ALBUM REVIEW: You Will Never Be One of Us – Nails
NAILS have made a point of clarifying that the meaning behind the name You Will Never Be One of Us is not rooted in perceived superiority or antagonistic elitism. Instead, it’s a stab at sycophants, those who would appropriate the banner of alternative culture for “cool” status and their own agenda, while being just as much a toast to the lifers who put their blood, sweat and tears into this community. It’s an album title that is the kind of no bullshit confrontational statement that suits them down to the ground, because as a musical entity since their inception NAILS have been nothing if not that.
Even so, when the opening title track on NAILS’ third album lunges wildly forward after a wall of feedback and voices proclaiming the album’s title, it still feels like a shock. We should be used to this level of intense bruising from NAILS by now, but just as Abandon All Life took the punkish squall of Unsilent Death into hellish subterranean lairs and flayed its skin, You Will Never Be One of Us takes what NAILS have released thus far and hones it to its sharpest point. The title track is the best one and a half minutes of music NAILS have created in their career, totally encapsulating what they do at its peak from the initial gurgle to the pummelling mosh riff that occupies its latter half.
At a mere twenty-two minutes You Will Never Be One of Us still manages to be the lengthiest NAILS release to date, and it’s still a frantic fight to the death as the likes of Parasite and Friend to All blitz by with the latter managing to feature its shout-along refrain twice within the first seventeen seconds. At the same time though, this is NAILS’ most diverse and most sophisticated album. Todd Jones’ vocals are not only at their most powerful, never cracking as they sometimes would on Unsilent Death and having far more character and presence than on Abandon All Life, but delivering their best hooks while never stepping an inch towards any kind of melody.
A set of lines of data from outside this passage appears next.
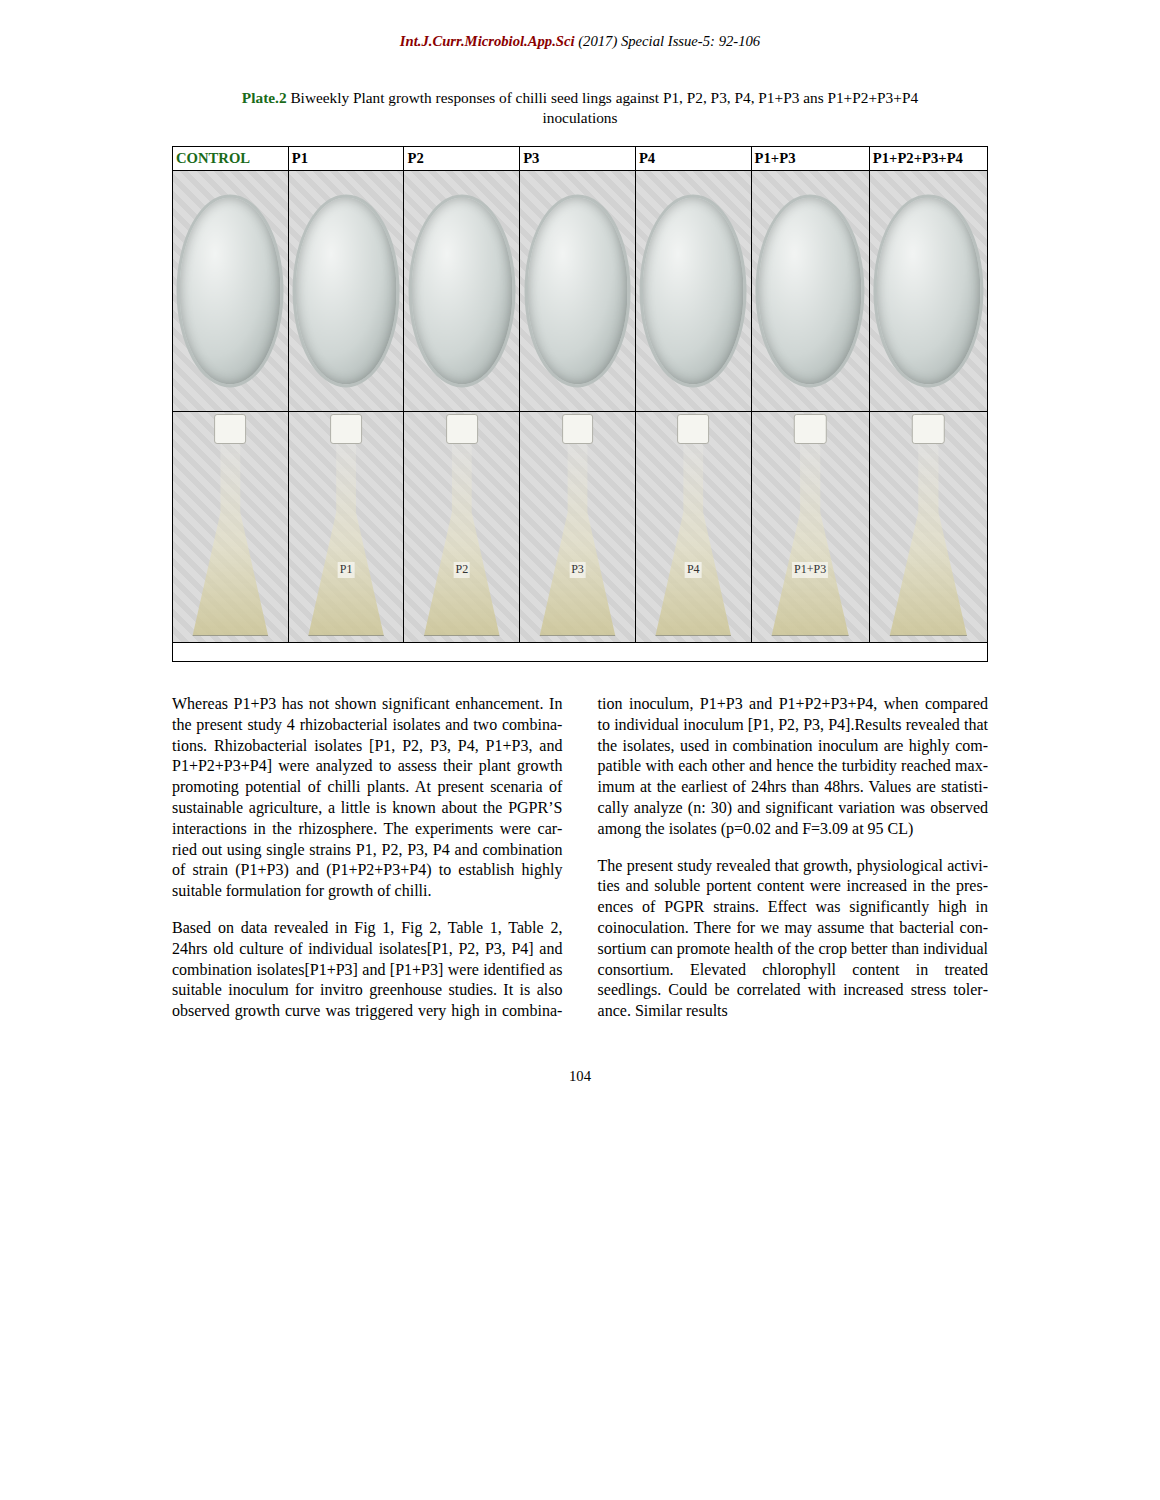Int.J.Curr.Microbiol.App.Sci (2017) Special Issue-5: 92-106
Plate.2 Biweekly Plant growth responses of chilli seed lings against P1, P2, P3, P4, P1+P3 ans P1+P2+P3+P4 inoculations
| CONTROL | P1 | P2 | P3 | P4 | P1+P3 | P1+P2+P3+P4 |
| --- | --- | --- | --- | --- | --- | --- |
| | P1 | P2 | P3 | P4 | P1+P3 | |
Whereas P1+P3 has not shown significant enhancement. In the present study 4 rhizobacterial isolates and two combinations. Rhizobacterial isolates [P1, P2, P3, P4, P1+P3, and P1+P2+P3+P4] were analyzed to assess their plant growth promoting potential of chilli plants. At present scenaria of sustainable agriculture, a little is known about the PGPR’S interactions in the rhizosphere. The experiments were carried out using single strains P1, P2, P3, P4 and combination of strain (P1+P3) and (P1+P2+P3+P4) to establish highly suitable formulation for growth of chilli.
Based on data revealed in Fig 1, Fig 2, Table 1, Table 2, 24hrs old culture of individual isolates[P1, P2, P3, P4] and combination isolates[P1+P3] and [P1+P3] were identified as suitable inoculum for invitro greenhouse studies. It is also observed growth curve was triggered very high in combination inoculum, P1+P3 and P1+P2+P3+P4, when compared to individual inoculum [P1, P2, P3, P4].Results revealed that the isolates, used in combination inoculum are highly compatible with each other and hence the turbidity reached maximum at the earliest of 24hrs than 48hrs. Values are statistically analyze (n: 30) and significant variation was observed among the isolates (p=0.02 and F=3.09 at 95 CL)
The present study revealed that growth, physiological activities and soluble portent content were increased in the presences of PGPR strains. Effect was significantly high in coinoculation. There for we may assume that bacterial consortium can promote health of the crop better than individual consortium. Elevated chlorophyll content in treated seedlings. Could be correlated with increased stress tolerance. Similar results
104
Literally every riff on offer is not just serviceable but a bullseye winner of a thing, Jones recalling the kind of knockout ratio at such wicked speed as Scott Hull on PIG DESTROYER’s landmark Prowler in the Yard, only taking breaks to contort his guitar in creeping noisy fits like during the final minute of Violence is Forever. This is taken to its absolute apex during the final ten minutes, Into Quietus’ lumbering climax leading into the mammoth They Come Crawling Back, taking up nearly a third of the overall runtime and is the kind of monster NAILS had only hinted at with tracks like Suum Cuique. If this album’s opening track is the perfect summary of NAILS as a band, the closing track shows what they can be capable of. The Wrest-painted album cover feels most fitting here as its intro recalls the menace of LEVIATHAN before trudging through section after section of sheer trauma, shedding its skin as it goes along peaking with a pick-scraping riff so obscenely good it’s hard not to combust.
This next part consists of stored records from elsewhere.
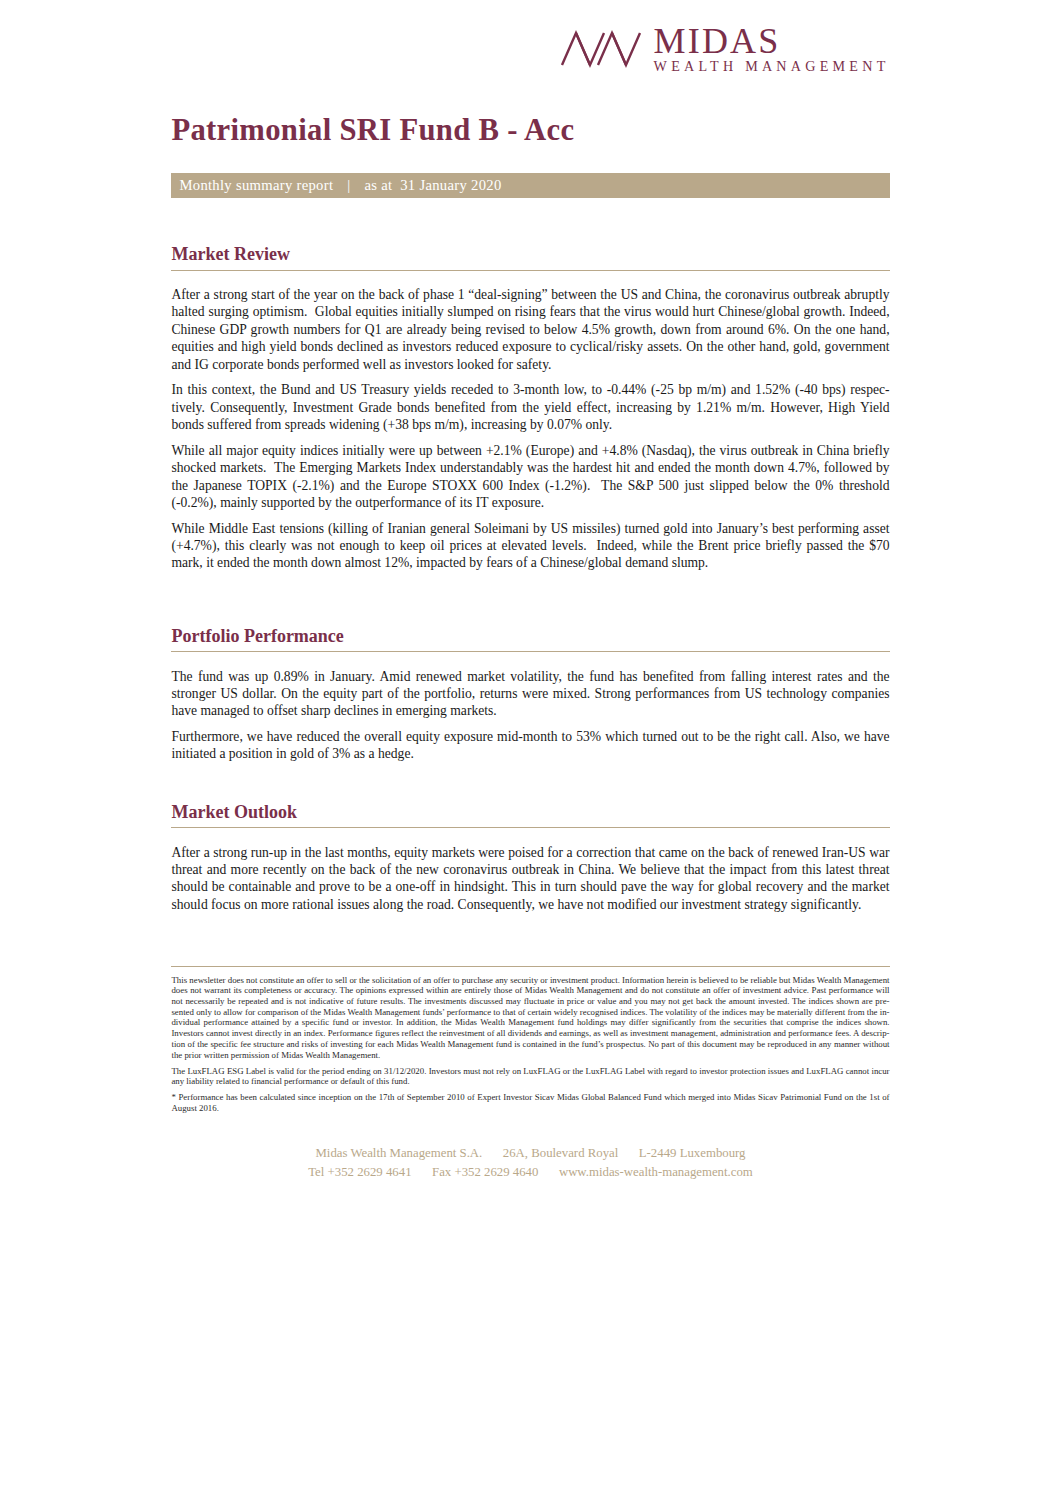MIDAS
WEALTH MANAGEMENT
Patrimonial SRI Fund B - Acc
Monthly summary report | as at 31 January 2020
Market Review
After a strong start of the year on the back of phase 1 “deal-signing” between the US and China, the coronavirus outbreak abruptly halted surging optimism. Global equities initially slumped on rising fears that the virus would hurt Chinese/global growth. Indeed, Chinese GDP growth numbers for Q1 are already being revised to below 4.5% growth, down from around 6%. On the one hand, equities and high yield bonds declined as investors reduced exposure to cyclical/risky assets. On the other hand, gold, government and IG corporate bonds performed well as investors looked for safety.
In this context, the Bund and US Treasury yields receded to 3-month low, to -0.44% (-25 bp m/m) and 1.52% (-40 bps) respectively. Consequently, Investment Grade bonds benefited from the yield effect, increasing by 1.21% m/m. However, High Yield bonds suffered from spreads widening (+38 bps m/m), increasing by 0.07% only.
While all major equity indices initially were up between +2.1% (Europe) and +4.8% (Nasdaq), the virus outbreak in China briefly shocked markets. The Emerging Markets Index understandably was the hardest hit and ended the month down 4.7%, followed by the Japanese TOPIX (-2.1%) and the Europe STOXX 600 Index (-1.2%). The S&P 500 just slipped below the 0% threshold (-0.2%), mainly supported by the outperformance of its IT exposure.
While Middle East tensions (killing of Iranian general Soleimani by US missiles) turned gold into January’s best performing asset (+4.7%), this clearly was not enough to keep oil prices at elevated levels. Indeed, while the Brent price briefly passed the $70 mark, it ended the month down almost 12%, impacted by fears of a Chinese/global demand slump.
Portfolio Performance
The fund was up 0.89% in January. Amid renewed market volatility, the fund has benefited from falling interest rates and the stronger US dollar. On the equity part of the portfolio, returns were mixed. Strong performances from US technology companies have managed to offset sharp declines in emerging markets.
Furthermore, we have reduced the overall equity exposure mid-month to 53% which turned out to be the right call. Also, we have initiated a position in gold of 3% as a hedge.
Market Outlook
After a strong run-up in the last months, equity markets were poised for a correction that came on the back of renewed Iran-US war threat and more recently on the back of the new coronavirus outbreak in China. We believe that the impact from this latest threat should be containable and prove to be a one-off in hindsight. This in turn should pave the way for global recovery and the market should focus on more rational issues along the road. Consequently, we have not modified our investment strategy significantly.
This newsletter does not constitute an offer to sell or the solicitation of an offer to purchase any security or investment product. Information herein is believed to be reliable but Midas Wealth Management does not warrant its completeness or accuracy. The opinions expressed within are entirely those of Midas Wealth Management and do not constitute an offer of investment advice. Past performance will not necessarily be repeated and is not indicative of future results. The investments discussed may fluctuate in price or value and you may not get back the amount invested. The indices shown are presented only to allow for comparison of the Midas Wealth Management funds’ performance to that of certain widely recognised indices. The volatility of the indices may be materially different from the individual performance attained by a specific fund or investor. In addition, the Midas Wealth Management fund holdings may differ significantly from the securities that comprise the indices shown. Investors cannot invest directly in an index. Performance figures reflect the reinvestment of all dividends and earnings, as well as investment management, administration and performance fees. A description of the specific fee structure and risks of investing for each Midas Wealth Management fund is contained in the fund’s prospectus. No part of this document may be reproduced in any manner without the prior written permission of Midas Wealth Management.
The LuxFLAG ESG Label is valid for the period ending on 31/12/2020. Investors must not rely on LuxFLAG or the LuxFLAG Label with regard to investor protection issues and LuxFLAG cannot incur any liability related to financial performance or default of this fund.
* Performance has been calculated since inception on the 17th of September 2010 of Expert Investor Sicav Midas Global Balanced Fund which merged into Midas Sicav Patrimonial Fund on the 1st of August 2016.
Midas Wealth Management S.A. 26A, Boulevard Royal L-2449 Luxembourg
Tel +352 2629 4641 Fax +352 2629 4640 www.midas-wealth-management.com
If powerviolence is hardcore played with a metallic grindcore mindset, then NAILS have it encased in a suit of armour covered in spikes, the aural equivalent of being locked in an iron maiden tumbling down the stairs. Kurt Ballou is the kind of superstar producer this particular corner of the heavy music spectrum never knew it needed and obviously always kills it, but this is crazy even for him. Every guitar note and especially every snare hit (Taylor Young’s snare on this album was made by Ballou himself for this recording, and it’s a fat, hulking thing of beauty) is like a volcanic eruption, preventing any of it from blending together and making it impossible to become desensitised to such a vitriolic assault over the course of its runtime. Put simply, this is the new benchmark for what albums of this kind should sound like. Often on this record, SLAYER feels like the most apt comparison; not because NAILS have suddenly donned bullet belts and jumped on the thrash revival bandwagon about five years too late, far from it, but because just as in the mid-80s SLAYER seemed to be condensing the extreme sounds of the time into the most hard-hitting and volatile packages possible and pushing everything that one step further, NAILS are here to do just that thirty years later. This is where their reputation as the hardest band on the planet fulfils itself, and anything further is a terrifying proposition.
Rating: 9/10
You Will Never Be One of Us is set for release on June 17 via Nuclear Blast Records.